Will Strauss-Kahn Fight for IMF Job?
Confined to a jail cell, his reputation in tatters and facing serious criminal charges, Dominique Strauss-Kahn is almost certainly on his way out as head of the International Monetary Fund.
The main question is whether he’ll go willingly.
Complex legal and institutional negotiations are set to take place in coming days as the IMF aims to resolve the crisis as smoothly as possible. Yet Strauss-Kahn may have the opposite incentive: Holding on a little longer could play to his financial advantage, while resigning too soon could feed a public perception of guilt.
“He is obviously not in a position to run the IMF,” Treasury Secretary Timothy Geithner said Tuesday in New York, where Strauss-Kahn is being held on charges that he sexually assaulted and tried to rape a hotel maid.
Geithner’s blunt assessment will likely escalate the pressure on Strauss-Kahn to step down. The Frenchman, who has led the IMF for more than three years, has already survived a reprimand for having had an improper relationship with a subordinate.
“I can’t think of a corporate executive in today’s world who could survive this situation,” said Robert Bennett, the lawyer who represented President Bill Clinton in the Monica Lewinsky affair and Paul Wolfowitz before he resigned from the World Bank, the IMF’s sister institution, in 2007.

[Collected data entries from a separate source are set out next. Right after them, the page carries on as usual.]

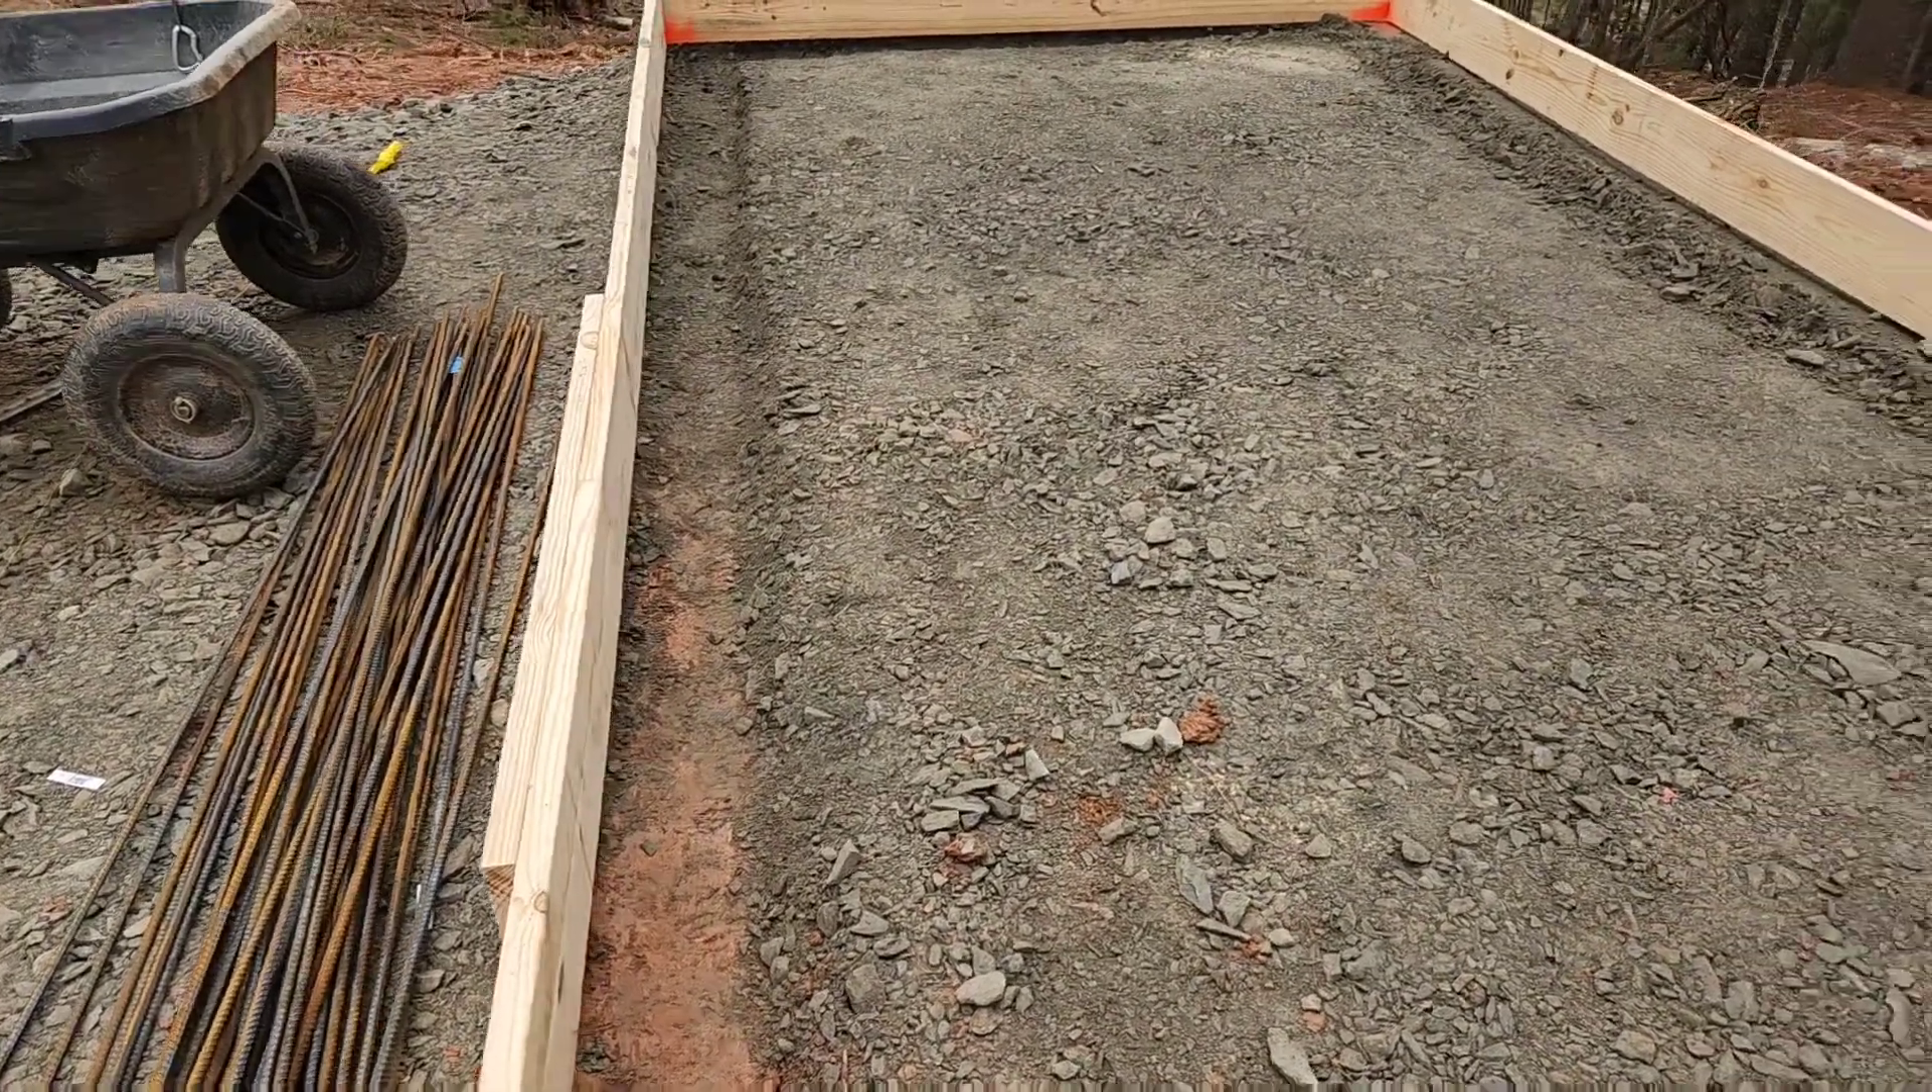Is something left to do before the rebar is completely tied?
Yes.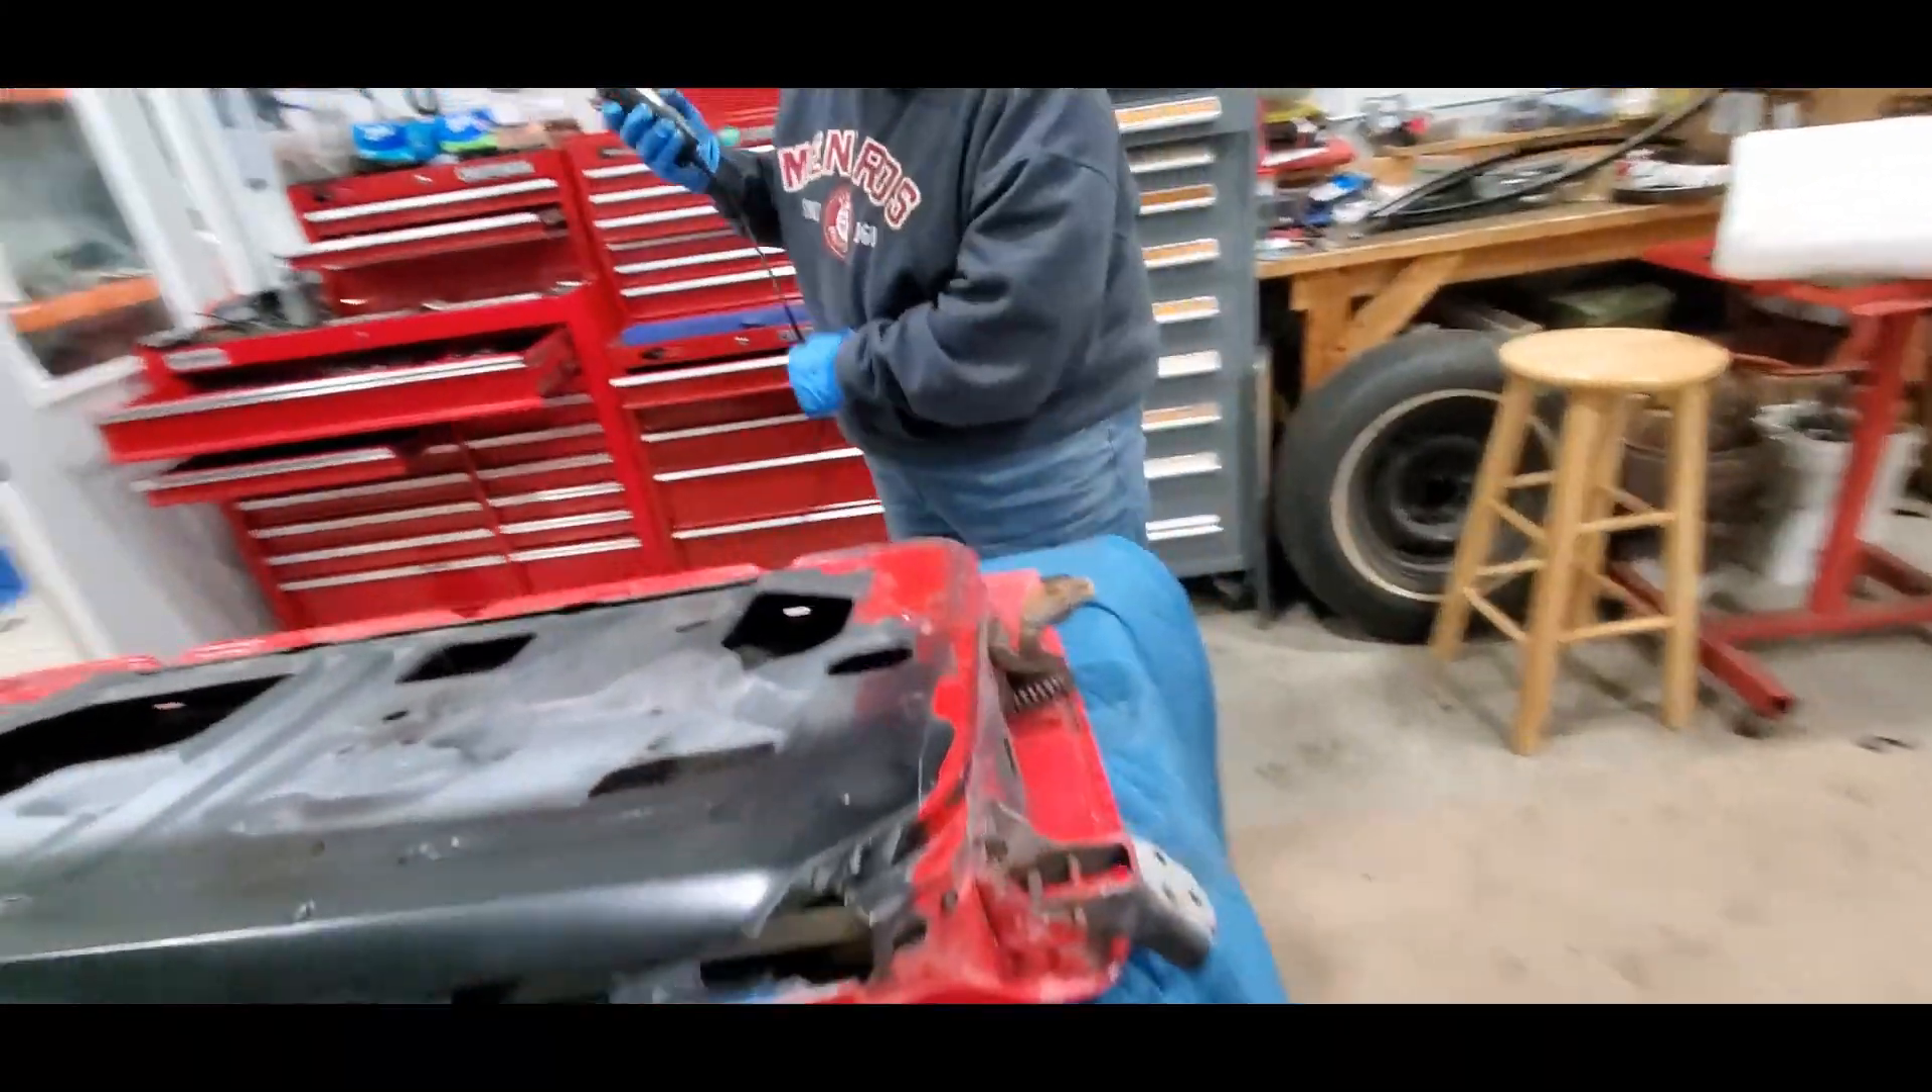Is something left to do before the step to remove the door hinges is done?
Yes.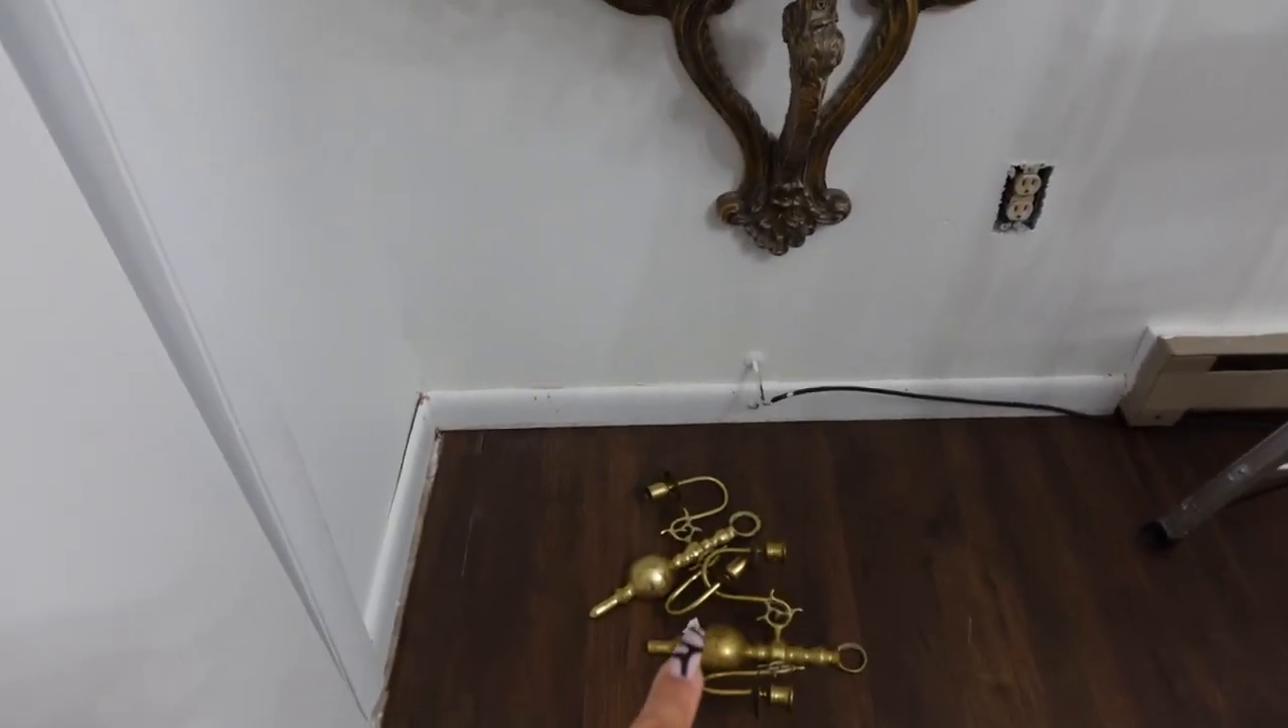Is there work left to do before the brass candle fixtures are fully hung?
Yes.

“Think of this as a company. They would say: ‘We’ll lose customers, the media will kill us, the women’s movement will go crazy and whatever the claims he might have, we’ll look responsible if we get rid of this guy.’”
Strauss-Kahn has said nothing about his future at the IMF, and the fund has said little in return. IMF spokesman William Murray said Tuesday that the organization hasn’t even spoken with Strauss-Kahn since his arrest Sunday, but “it will be important to be in contact with him in due course.” Strauss-Kahn’s lawyers have contested the charges against him.